WHAT YOU NEED TO DO: From the entries, return every line where the string "Conectividad" shows up.

(Entries taken from a collection)
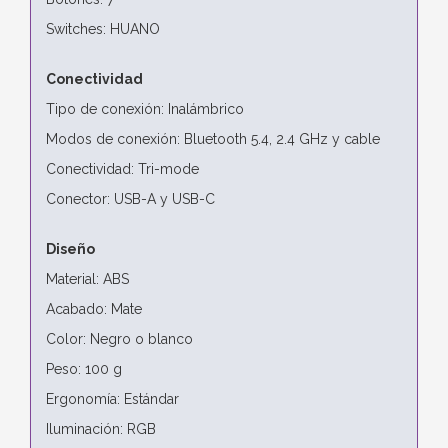
Switches: HUANO
Conectividad
Tipo de conexión: Inalámbrico
Modos de conexión: Bluetooth 5.4, 2.4 GHz y cable
Conectividad: Tri-mode
Conector: USB-A y USB-C
Diseño
Material: ABS
Acabado: Mate
Color: Negro o blanco
Peso: 100 g
Ergonomía: Estándar
Iluminación: RGB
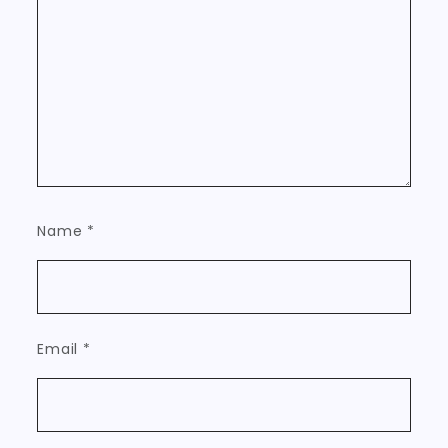
Name
*
Email
*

ANSWER TO THIS EXERCISE:
Conectividad
Conectividad: Tri-mode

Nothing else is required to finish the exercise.